What is an action potential?

From the Guidelines

An action potential is a rapid electrical signal that occurs when a cell is stimulated beyond its threshold, causing a sudden, temporary reversal of electrical charge across the cell membrane, as described in the context of cardiac cells by the 2017 AHA/ACC/HRS guideline 1.

Key Characteristics of Action Potentials

• They are rapid electrical signals that travel along the membrane of a cell.
• They occur when a cell is stimulated beyond its threshold, causing a sudden, temporary reversal of electrical charge across the cell membrane.
• This process begins with depolarization, which can be influenced by various factors including ion channels and currents, as discussed in the 2017 AHA/ACC/HRS guideline 1.
• The entire cycle typically lasts only a few milliseconds and propagates in a wave-like manner.

Mechanisms and Triggers

• In cardiac cells, action potentials can be triggered by early afterdepolarizations or delayed afterdepolarizations, as explained in the 2017 AHA/ACC/HRS guideline 1.
• Early afterdepolarizations occur during late phase 2 or early phase 3 of the action potential, while delayed afterdepolarizations occur after complete membrane repolarization.
• These mechanisms can lead to various arrhythmias, including torsades de pointes VT and polymorphic VT/VF, highlighting the importance of understanding action potentials in cardiac function and dysfunction.

Comparison with Other Evidence

• Although the 2002 ATS/ERS statement on respiratory muscle testing 1 discusses action potentials in the context of muscle fibers, the fundamental principles of action potentials as rapid electrical signals remain consistent across different cell types.
• The 2017 AHA/ACC/HRS guideline 1 provides more recent and specific information on action potentials in cardiac cells, making it the preferred source for understanding action potentials in this context.
• Therefore, based on the most recent and highest quality evidence, action potentials should be understood as critical events in cardiac cell function, with a clear grasp of their mechanisms and triggers being essential for managing and preventing cardiac arrhythmias 1.

From the Research

Definition of Action Potential

• The action potential is a non-linear, self-propagating, regenerative wave of electrical activity that travels along the surface of nerve cells 2.
• It is a regenerative electrical phenomenon observed on excitable cell membranes that allows the propagation of signals without attenuation 3.
• The action potential is a rapid rise and fall of the electrical membrane potential, resulting from the depolarization-induced, voltage- and time-dependent opening and closure of ion channels in the membrane 2, 4.
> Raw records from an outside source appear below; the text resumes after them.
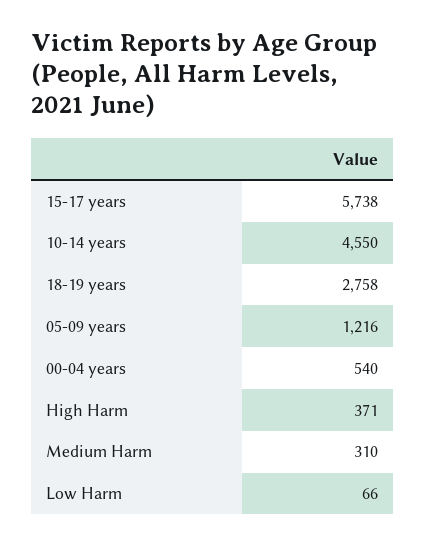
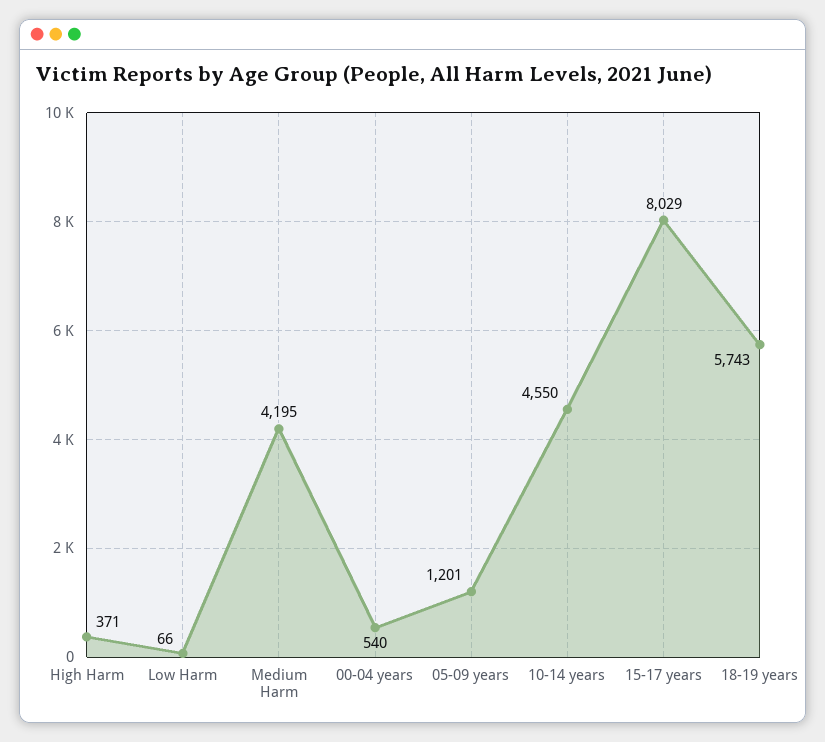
  {
-   "15-17 years": 5738,
+   "15-17 years": 8029,
    "10-14 years": 4550,
-   "18-19 years": 2758,
+   "18-19 years": 5743,
-   "05-09 years": 1216,
+   "05-09 years": 1201,
    "00-04 years": 540,
    "High Harm": 371,
-   "Medium Harm": 310,
+   "Medium Harm": 4195,
    "Low Harm": 66
  }

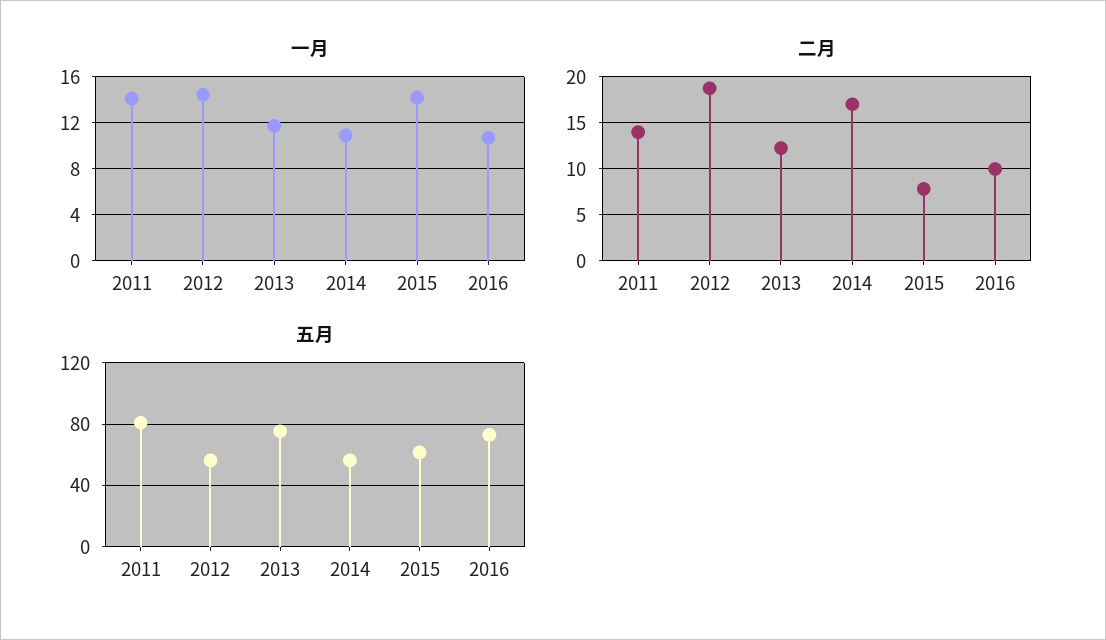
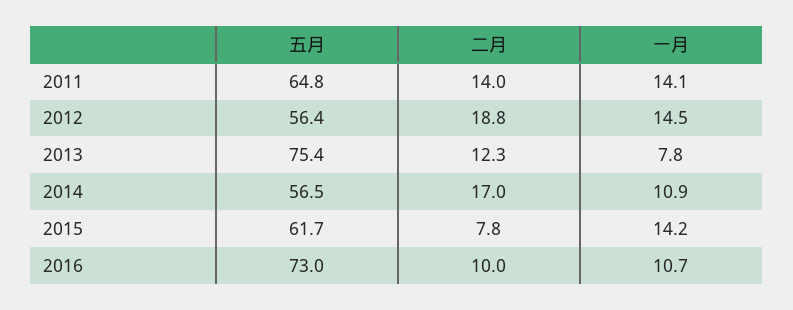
  {
    "一月": {
      "2011": 14.1,
      "2012": 14.5,
-     "2013": 12,
+     "2013": 7.8,
      "2014": 10.9,
      "2015": 14.2,
      "2016": 10.7
    },
    "二月": {
      "2011": 14,
      "2012": 18.8,
      "2013": 12.3,
      "2014": 17,
      "2015": 7.8,
      "2016": 10
    },
    "五月": {
-     "2011": 80,
+     "2011": 64.8,
      "2012": 56.4,
      "2013": 75.4,
      "2014": 56.5,
      "2015": 61.7,
      "2016": 73
    }
  }

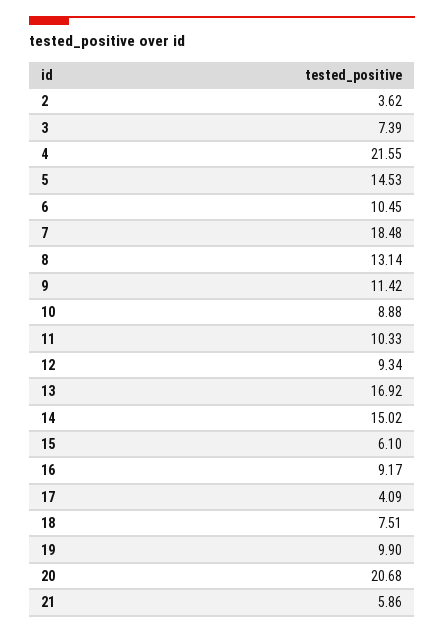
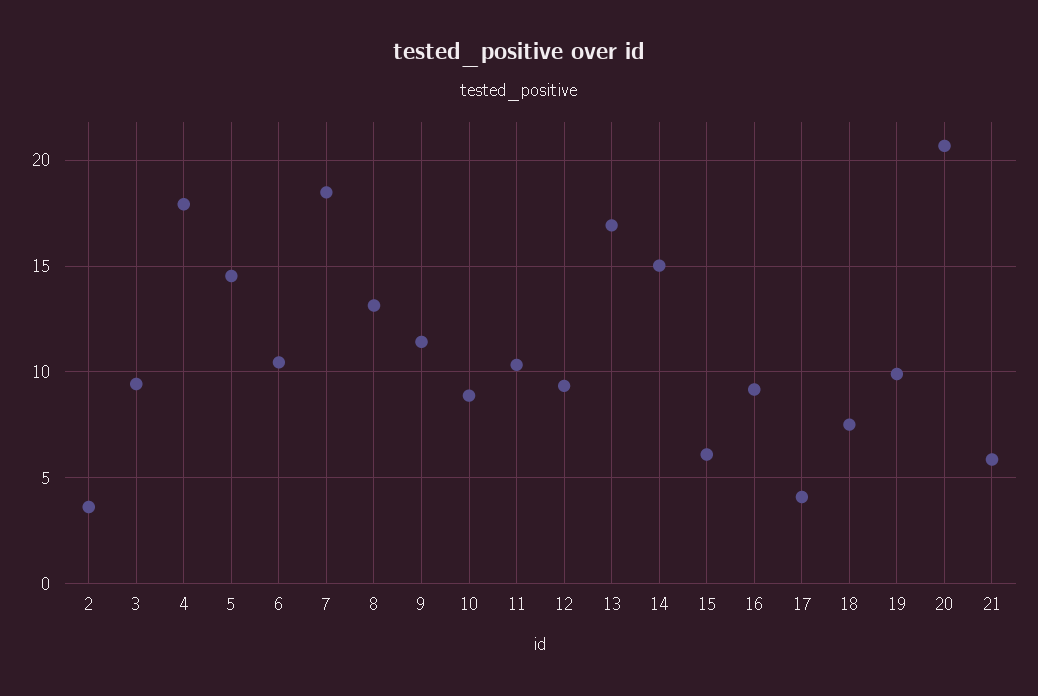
  {
    "2": 3.62,
-   "3": 7.39,
+   "3": 9.5,
-   "4": 21.55,
+   "4": 18,
    "5": 14.53,
    "6": 10.45,
    "7": 18.48,
    "8": 13.14,
    "9": 11.42,
    "10": 8.88,
    "11": 10.33,
    "12": 9.34,
    "13": 16.92,
    "14": 15.02,
    "15": 6.1,
    "16": 9.17,
    "17": 4.09,
    "18": 7.51,
    "19": 9.9,
    "20": 20.68,
    "21": 5.86
  }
Characteristics of Action Potential

• The action potential is characterized by a sudden and transient alteration of the transmembrane potential, caused by changes in ionic conductance across the membrane 2.
• It is carried forward and spreads over long distances by means of both active and passive conduction, dependent on local current flow by diffusion of Na+ ions in the neuronal cytoplasm 2.
• The action potential has a refractory period, which is a critical component of its computational capabilities 5.

Mechanisms Underlying Action Potential

• The action potential is generated by the collective material properties of the lipid bilayer neuronal membrane and the cytoskeletal protein polymers 2.
• The electrical characteristics of the action potential are presented as the result of the depolarization-induced, voltage- and time-dependent opening and closure of ion channels in the membrane, allowing the passive flow of charge, particularly in the form of Na+ and K+ ions 2.
• The action potential pulse (APPulse) is made up of the action potential combined with a coupled synchronized soliton pressure pulse in the cell membrane 5.

Role of Action Potential in Neuronal Function

• The action potential is the cornerstone of neurophysiology, allowing the propagation of signals without attenuation 3.
• It plays a critical role in neuronal excitability, signal transport, and communication within the brain 2, 5.
• The action potential is also involved in various other cellular processes, including cell cycle, cell-volume control, proliferation, muscle contraction, and wound healing 6.